Après la Nouvelle-Aquitaine en mai dernier, une deuxième région va accueillir une ligne de production dédiée au traitement des ballons d’eau chaude en fin de vie. Et c’est dans le Nord, à Lesquin, près de Lille, que cette unité capable, à plein régime, de traiter 15000 tonnes de ballons par an, va entrer en service début juillet.

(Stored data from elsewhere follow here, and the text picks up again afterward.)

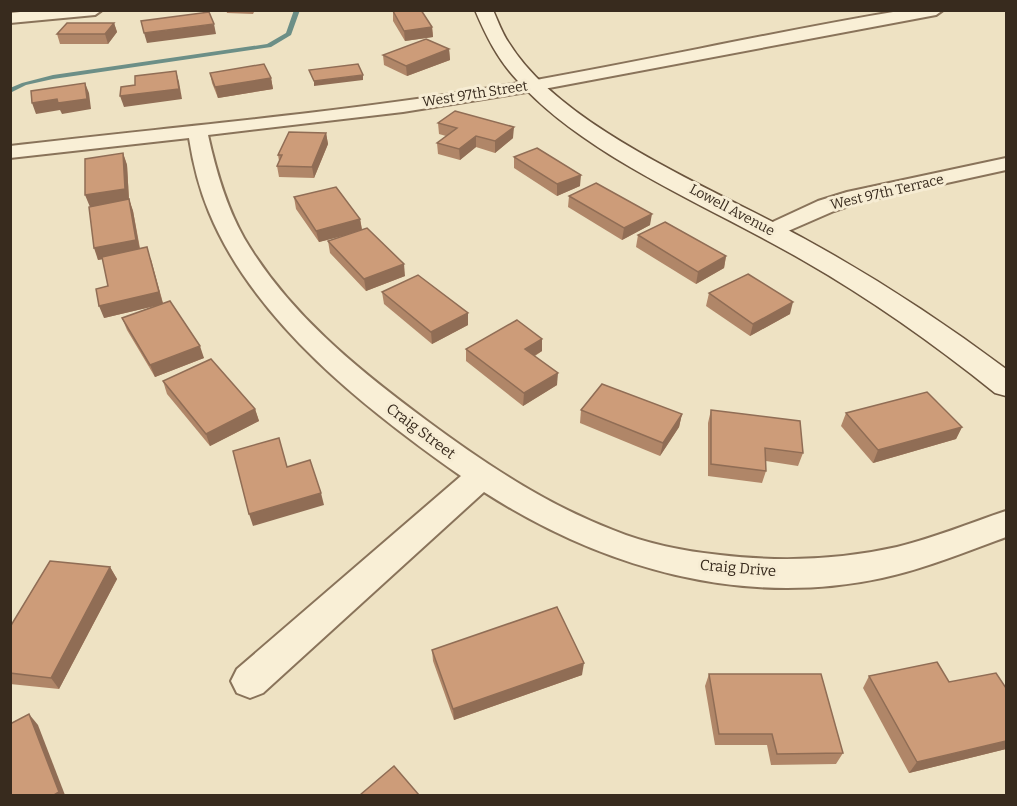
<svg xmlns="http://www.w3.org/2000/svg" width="1017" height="806" font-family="Bitter,serif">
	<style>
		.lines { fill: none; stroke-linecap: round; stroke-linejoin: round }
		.stream { fill: #6c8f87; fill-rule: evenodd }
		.street-casing { stroke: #89735a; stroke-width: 4 }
		.secondary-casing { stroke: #6a543d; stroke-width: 3 }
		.street { fill: #f9efd6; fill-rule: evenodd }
		.secondary { fill: #f9efd6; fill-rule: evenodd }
		.wall { fill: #b08668 }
		.shaded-wall { fill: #906d55 }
		.building { fill: #cd9c79; stroke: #906d55; stroke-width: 1.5 }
		.labels { text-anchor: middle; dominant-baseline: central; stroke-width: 6; stroke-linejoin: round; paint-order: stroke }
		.far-street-label { font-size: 14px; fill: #382b1e; stroke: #f6ecd3 }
		.street-label { font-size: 15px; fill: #382b1e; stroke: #f6ecd3 }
	</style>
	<rect width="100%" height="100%" fill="#eee2c3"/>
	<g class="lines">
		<polygon class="stream" points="294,10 300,10 291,35 271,47 53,79 26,85 10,93 10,88 22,83 53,75 267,44 286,33"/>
		<defs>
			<g id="street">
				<polygon points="40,10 102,10 95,15 10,23 10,13"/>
				<path d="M905 10H943L936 15 533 91 403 112 208 135C216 171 226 206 244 238 288 313 357 369 426 420 484 463 545 504 613 530 647 544 683 551 720 555 778 562 840 560 897 547 934 538 970 523 1006 511V537C965 552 924 569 882 578 742 608 602 568 484 492L263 693 250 698 237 693 231 681 237 669 461 476C367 410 254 322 209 212 199 188 193 163 189 138L10 158V146C164 128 318 115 471 91 616 68 760 34 905 10Z"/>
				<polygon points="1006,158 1006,170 860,202 834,211 772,238 764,236 761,231 764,226 818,201 847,192"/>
			</g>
			<path id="secondary" d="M475 10H493C498 21 502 33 509 43 562 129 717 190 805 239 876 278 942 321 1006 369V396L995 393C934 344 872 300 804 261 714 208 586 158 517 80 498 60 486 36 475 10Z"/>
		</defs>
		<use href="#street" class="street-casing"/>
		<use href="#secondary" class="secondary-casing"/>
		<use href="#street" class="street"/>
		<use href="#secondary" class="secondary"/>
	</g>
	<g class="wall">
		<polygon points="226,10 255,10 253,14 227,13"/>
		<polygon points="393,11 432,27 433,37 405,41 393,21"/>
		<polygon points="114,23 117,32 108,44 60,44 57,34"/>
		<polygon points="449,49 450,60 407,76 384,65 383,55"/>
		<polygon points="210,73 271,78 273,89 218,98 212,83"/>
		<polygon points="438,123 513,138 495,153 476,147 460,160 438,154 437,143 446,136 439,134"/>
		<polygon points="326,133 328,144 314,178 279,177 277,166 279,161 278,155"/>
		<polygon points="123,153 127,165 129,199 133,211 140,248 151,259 163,303 204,358 155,377 127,330 122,318 155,306 104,318 108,286 103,259 98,260 90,207"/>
		<polygon points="514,157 580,186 557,196 514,168"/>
		<polygon points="569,196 650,225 622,240 568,207"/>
		<polygon points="294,197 360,219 362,229 405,276 366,291 330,253 328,241 346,235 319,242 296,209"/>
		<polygon points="638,235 726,256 724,268 696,284 636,247"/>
		<polygon points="382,292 468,313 468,325 432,344 384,304"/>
		<polygon points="709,293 790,314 750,336 706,306"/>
		<polygon points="542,339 542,351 535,356 557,385 523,406 466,361 466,349"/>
		<polygon points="163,381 255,409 259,421 210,446 167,394"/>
		<polygon points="581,410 682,414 679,427 660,456 580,423"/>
		<polygon points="711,410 803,453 798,466 766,461 766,471 762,483 708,476 708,423"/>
		<polygon points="846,413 962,427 956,439 873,463 841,426"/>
		<polygon points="110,567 117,579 59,689 10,684 10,627"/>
		<polygon points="432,650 582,675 454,720 433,661"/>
		<polygon points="709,674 843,753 836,764 771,765 767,745 715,745 705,686"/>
		<polygon points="869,676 1006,688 1006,749 909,773 863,688"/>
	</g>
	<g class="shaded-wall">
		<polygon points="114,23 117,32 108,44 105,34"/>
		<polygon points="214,24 216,34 147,43 144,33"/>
		<polygon points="432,27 433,37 405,41 404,31"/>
		<polygon points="449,49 450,60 407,76 406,66"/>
		<polygon points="176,71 179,82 182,99 124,107 120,96"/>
		<polygon points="363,75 363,80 314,86 314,81"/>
		<polygon points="271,78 273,89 218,98 215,87"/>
		<polygon points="85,83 89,93 91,109 62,114 60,110 36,114 32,103"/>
		<polygon points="514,127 513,138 495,153 495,141"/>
		<polygon points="326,133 328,144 314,178 312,167"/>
		<polygon points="476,136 476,147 460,160 459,149"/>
		<polygon points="123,153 127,165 129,201 90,207 85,195"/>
		<polygon points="581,175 580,186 557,196 557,184"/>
		<polygon points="129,199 133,211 140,251 98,260 94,248"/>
		<polygon points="652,214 650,225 622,240 624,228"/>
		<polygon points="360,219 362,231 319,242 316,231"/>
		<polygon points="147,247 163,304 104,318 99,306"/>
		<polygon points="726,256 724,268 696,284 698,272"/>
		<polygon points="404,264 405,276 366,291 364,279"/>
		<polygon points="793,302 790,314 750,336 753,324"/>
		<polygon points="468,313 468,325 432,344 431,332"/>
		<polygon points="542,339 542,351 525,361 525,349"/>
		<polygon points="200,346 204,358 155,377 150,365"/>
		<polygon points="558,373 557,385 523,406 524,393"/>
		<polygon points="255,409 259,421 210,446 206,434"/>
		<polygon points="682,414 679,427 660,456 663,443"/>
		<polygon points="962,427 956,439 873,463 878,450"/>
		<polygon points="321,493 324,505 253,526 249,514"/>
		<polygon points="110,567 117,579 59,689 51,678"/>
		<polygon points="584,663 582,675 454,720 453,709"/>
		<polygon points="29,714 38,725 65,795 54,795"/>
		<polygon points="1006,741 1006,749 909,773 917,762"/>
	</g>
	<g class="building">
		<polygon points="421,10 432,27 404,31 393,11"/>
		<polygon points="209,12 214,24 144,33 141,21"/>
		<polygon points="67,23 114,23 105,34 57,34"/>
		<polygon points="426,39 449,49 406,66 383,55"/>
		<polygon points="264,64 271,78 215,87 210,73"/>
		<polygon points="358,64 363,75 314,81 309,70"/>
		<polygon points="176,71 179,89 120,96 121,87 135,85 135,76"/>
		<polygon points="85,83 87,99 58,103 57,99 32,103 31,91"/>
		<polygon points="455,111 514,127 495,141 476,136 459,149 437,143 457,128 438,123"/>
		<polygon points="289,132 326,133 312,167 277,166 282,155 278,155"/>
		<polygon points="537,148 581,175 557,184 514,157"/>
		<polygon points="123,153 125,189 85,195 85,159"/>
		<polygon points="596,183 652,214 624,228 569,196"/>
		<polygon points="336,187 360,219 316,231 294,197"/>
		<polygon points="129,199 136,240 94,248 89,207"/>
		<polygon points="665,222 726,256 698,272 638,235"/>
		<polygon points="367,228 404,264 364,279 328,241"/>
		<polygon points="147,247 159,292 99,306 96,289 108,286 102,257"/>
		<polygon points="748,274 793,302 753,324 709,293"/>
		<polygon points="418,275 468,313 431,332 382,292"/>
		<polygon points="170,301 200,346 150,365 122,318"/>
		<polygon points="517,320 542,339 525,349 558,373 524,393 466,349"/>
		<polygon points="211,359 255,409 206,434 163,381"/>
		<polygon points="602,384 682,414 663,443 581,410"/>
		<polygon points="927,392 962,427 878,450 846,413"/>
		<polygon points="711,410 800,421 803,453 765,448 766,471 711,464"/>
		<polygon points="279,438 287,467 310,460 321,493 249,514 233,451"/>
		<polygon points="50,561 110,567 51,678 10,673 10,627"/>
		<polygon points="557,607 584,663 453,709 432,650"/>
		<polygon points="937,662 949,682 996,673 1006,688 1006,741 917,762 869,676"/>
		<polygon points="709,674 821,674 843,753 777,754 772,734 719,734"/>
		<polygon points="29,714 59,792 54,795 10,795 10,724"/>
		<polygon points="394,766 419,795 360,795"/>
	</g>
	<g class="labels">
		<g class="far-street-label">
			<text transform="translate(475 94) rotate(-9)">West 97th Street</text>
			<text transform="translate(887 192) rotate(-13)">West 97th Terrace</text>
			<text transform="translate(732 210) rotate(28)">Lowell Avenue</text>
		</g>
		<g class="street-label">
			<text transform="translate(421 431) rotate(37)">Craig Street</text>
			<text transform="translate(738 568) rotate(5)">Craig Drive</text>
		</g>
	</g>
	<rect width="1017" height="806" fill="none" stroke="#382b1e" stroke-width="24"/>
</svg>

«C’est la deuxième ligne au monde de dépollution de ballons d’eau chaude, se réjouit Guillaume Tellier, directeur des opérations chez Renewi E-Waste, filiale du groupe Renewi (6000 salariés en Europe). Au-delà du symbole, cette ligne industrielle place la France au rang de pionnière.»
Une filière unique au monde
Quatre autres sites doivent ouvrir dans l’hexagone : Derichebourg Revival à Bonneuil-sur-Marne (Val-de-Marne) en septembre 2025 ; Derichebourg Eska à Cheminot en Moselle (Moselle) et Derichebourg Purfer à Saint-Pierre-de-Chandieu (Rhône) plus tard en 2025 ; puis Derichebourg AFM Recyclage à Montoir (Morbihan) en 2026.
«Lorsque les six sites seront opérationnels, nous pourrons valoriser jusqu’à 100000 tonnes de ballons d’eau chaude par an et éviter ainsi le rejet de près de 400000 tonnes de CO2», indique Philippe Chemineau, directeur des opérations chez Ecosystem. L’éco-organisme prévoit de consacrer chaque année plus de 50 millions d’euros au financement de la dépollution des ballons d’eau chaude sur l’ensemble de ses six sites en France.
Une spécificité française
«Le gisement est conséquent puisqu’on estime à 16 millions le nombre de foyers français possédant un ballon d’eau chaude», poursuit Philippe Chemineau. C’est une spécificité bien française. «Les ballons d’eau chaude sont particulièrement répandus en France, un peu aux Pays-Bas et en Allemagne, en raison notamment d’une électricité nucléaire peu chère, observe Guillaume Tellier. Nous n’avons donc pas de problème d’approvisionnement. Notre problème est plutôt d’éviter que ces ballons en fin de vie ne partent en Espagne, par exemple.»
«Des pollueurs silencieux»
Avec ce site nordiste, l’éco-organisme vient concrétiser un appel à projets lancé en 2022. «Cette ligne vient combler un manque car pendant longtemps, les ballons d’eau chaude sont restés des pollueurs silencieux, contenant des gaz jusqu’à 10000 fois plus polluants que le CO2», ajoute Sébastien Huyghe, député du Nord.
Des ajustements ont été opérés sur la ligne spécialement conçue pour les ballons d’eau chaude. «Nous sommes rompus au traitement des réfrigérateurs que nous savons valoriser à 97%, précise Guillaume Tellier. Mais un ballon d’eau chaude contient plus de fer et moins de plastique. Et nous avons également dû gérer la problématique du calcaire.»
Un procédé unique a été développé pour traiter le calcaire. «Le calcaire représentait un verrou technique car il crée une sorte de boue qui va colmater l’ensemble du système», explique Philippe Chemineau. Renewi E-waste a donc installé en amont de la ligne une station de lavage, conçue sur-mesure, qui sépare le calcaire de la cuve.
Jusqu’à 80% de matières recyclées
En sortie de ligne, le calcaire ainsi isolé est envoyé en cimenterie, l’acier récupéré sera revendu à des sidérurgistes de la région et en Belgique, le cuivre à des affineurs en Europe et les gaz captés seront comprimés et envoyés en installations agréées pour être incinérés.
Le site lillois prévoit une montée en puissance dans les huit à douze prochains mois. «Il nous faut une bonne année pour éduquer tous les récupérateurs de ballons à les vendre à Renewi», estime Philippe Chemineau. Les partenaires chiffrent le taux de valorisation possible des ballons à 80%. «Seules les matières sont recyclées. La difficulté actuelle est l’inexistence de valorisation de la mousse de polyuréthane, utilisée comme isolant dans le ballon», précise-t-on chez Renewi.